Updating existing checkouts
git remote set-url origin [gitlab url] git fetch git checkout main git branch -d master
Updating .gitreview
If there's an existing .gitreview
, update the file with GitLab info (for users who may want to use gerritlab), using the example below as a template. Replace NNNN
with your project id (which appears in the kabob menu at top right of the page when you visit the repo in https://gitlab.wikimedia.org).
[origin]
host=https://gitlab.wikimedia.org
project_id=NNNN
target_branch=main
remove_source_branch=True
Updating Packagist
Update the repository URL on the packagist website from GitHub to the GitLab url.
Follow the instructions at https://packagist.org/about#how-to-update-packages on how to enable integration on GitLab. You may need to get an API key from someone with access to either the mediawiki
or wikimedia
account.
Archiving old projects
- File a task on the Projects-Cleanup workboard.
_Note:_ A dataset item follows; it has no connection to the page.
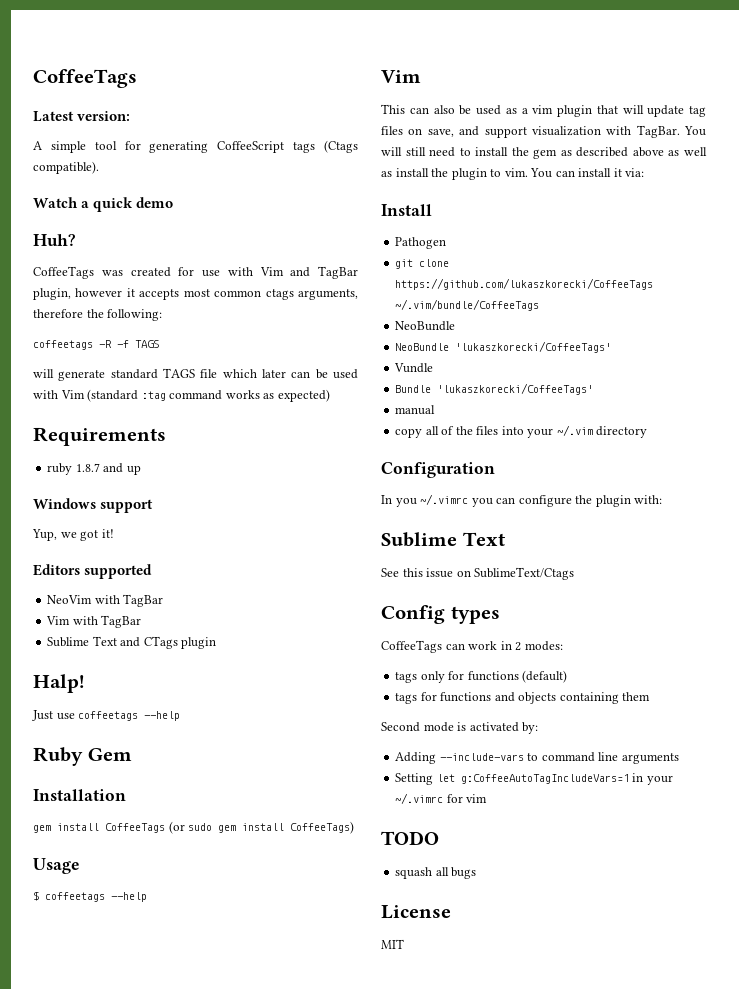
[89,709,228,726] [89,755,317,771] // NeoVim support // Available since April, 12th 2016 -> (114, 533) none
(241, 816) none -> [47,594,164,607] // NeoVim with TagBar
- The steps to archive are:
- Archive the Gerrit project
- Add a
MOVED_TO_GITLAB
orphan branch- That branch should contain a
README.md
with a pointer to the new repo on GitLab
- That branch should contain a
- Add
[MOVED TO GITLAB]
to the project description - Abandon any open code changes in gerrit with a note pointing to the new project
- Add a
- Remove the project from the old CI system
- Within the integration/config project, use the
zuul/archiveproject.py
script to remove your project from our existing CI
- Within the integration/config project, use the
- Archive the Gerrit project
Mirroring projects to other code forges
Enabling GitLab CI for a project
For new projects, see GitLab/Workflows/CI.
For projects with an existing .pipeline/config
, see GitLab/pipeline conversion.
To publish docs to doc.wikimedia.org
, see GitLab/Publishing docs.
For a complete overview of the deployment pipeline, see GitLab/Workflows/Deploying_services_to_production.
GitLab Issues and GitLab Wikis
Per the GitLab community consultation, GitLab Issues and Wikis are disabled for each project. This is enforced on an ongoing basis by gitlab-settings.